------ Given data ------

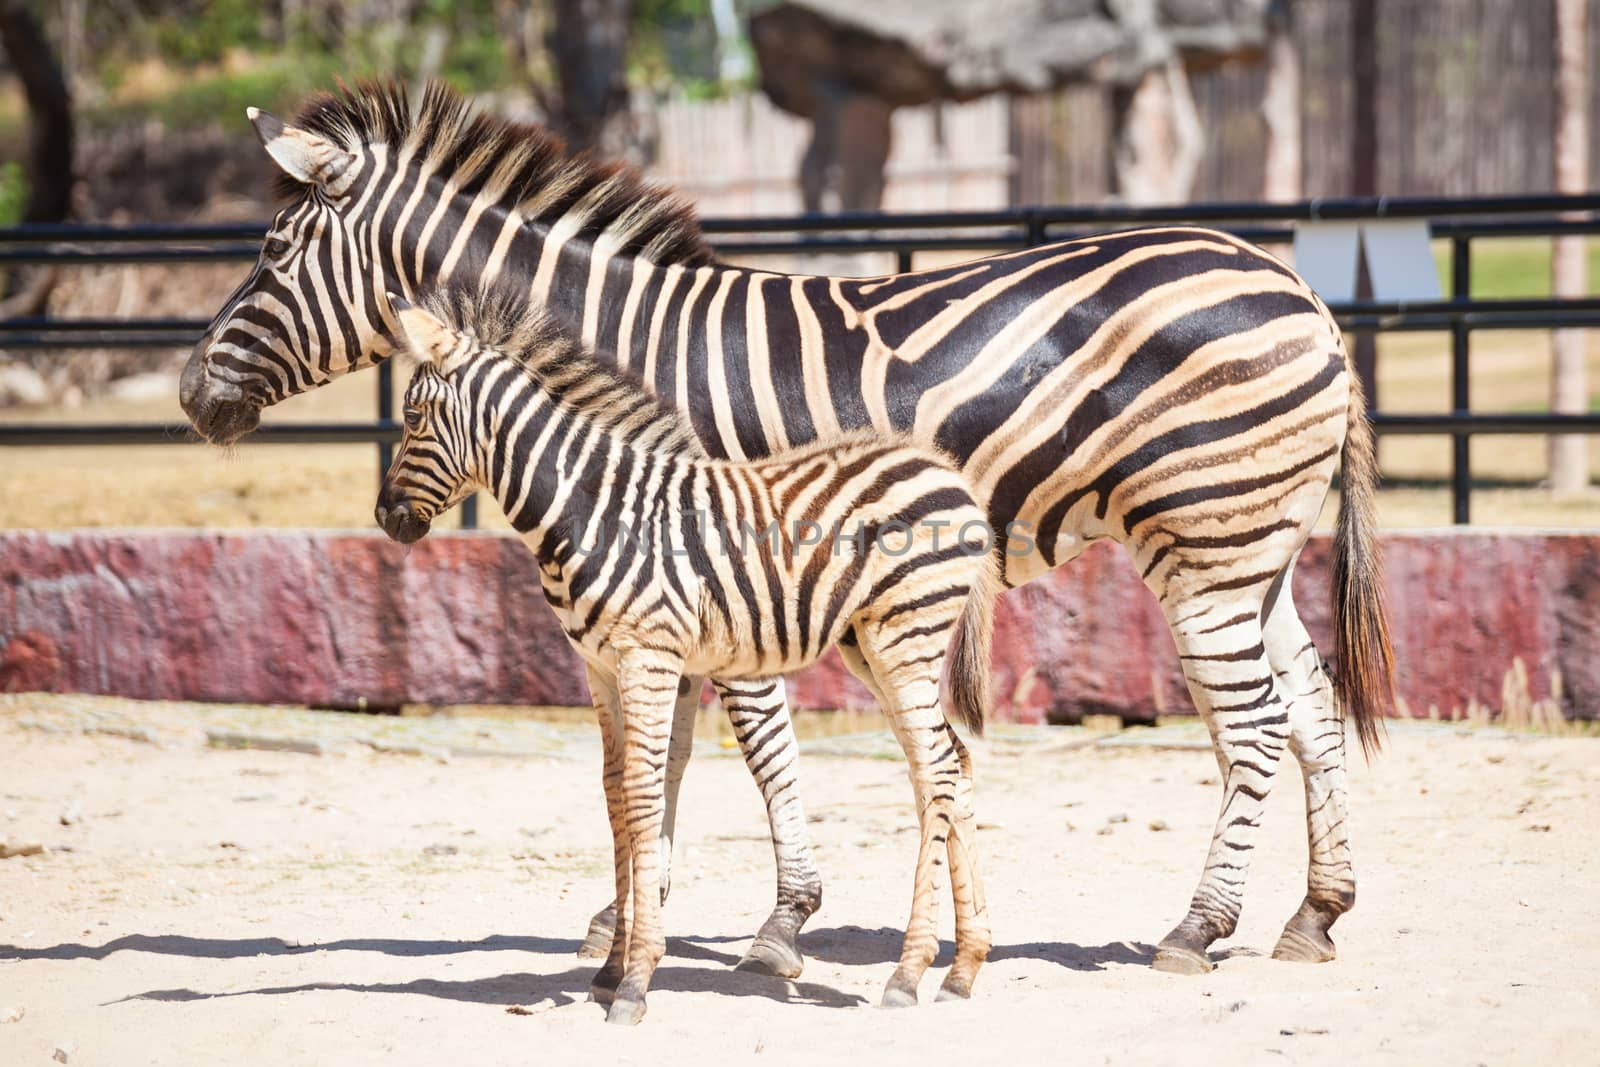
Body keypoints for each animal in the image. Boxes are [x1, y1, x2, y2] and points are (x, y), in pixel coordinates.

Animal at [377, 292, 998, 1023]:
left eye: (414, 416)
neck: (593, 509)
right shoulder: (600, 665)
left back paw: (908, 972)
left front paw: (636, 979)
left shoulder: (647, 654)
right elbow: (616, 794)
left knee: (935, 771)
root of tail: (945, 470)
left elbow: (646, 794)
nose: (385, 515)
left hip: (905, 634)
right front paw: (613, 966)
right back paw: (963, 966)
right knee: (951, 765)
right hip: (871, 644)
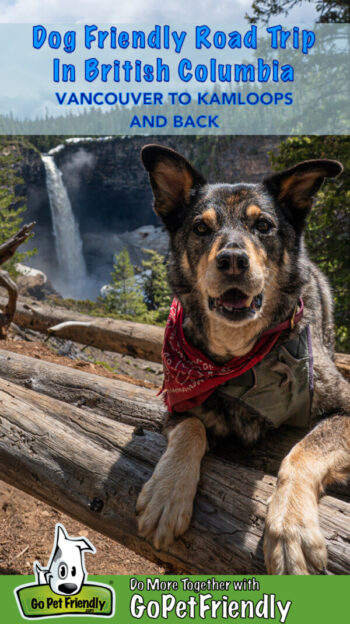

------

Work required: An image-free, exact version of the listing above is required.

Output of the task:
Body keypoints for each animal in the image. Boxes are [x1, y1, x2, y2] and points are (x, y), in pixel coordinates.

Animal at [377, 292, 998, 1023]:
left eye: (414, 416)
neck: (593, 509)
right shoulder: (600, 665)
left back paw: (908, 972)
left front paw: (636, 979)
left shoulder: (647, 654)
right elbow: (616, 794)
left knee: (935, 771)
root of tail: (945, 470)
left elbow: (646, 794)
nose: (385, 515)
left hip: (905, 634)
right front paw: (613, 966)
right back paw: (963, 966)
right knee: (951, 765)
right hip: (871, 644)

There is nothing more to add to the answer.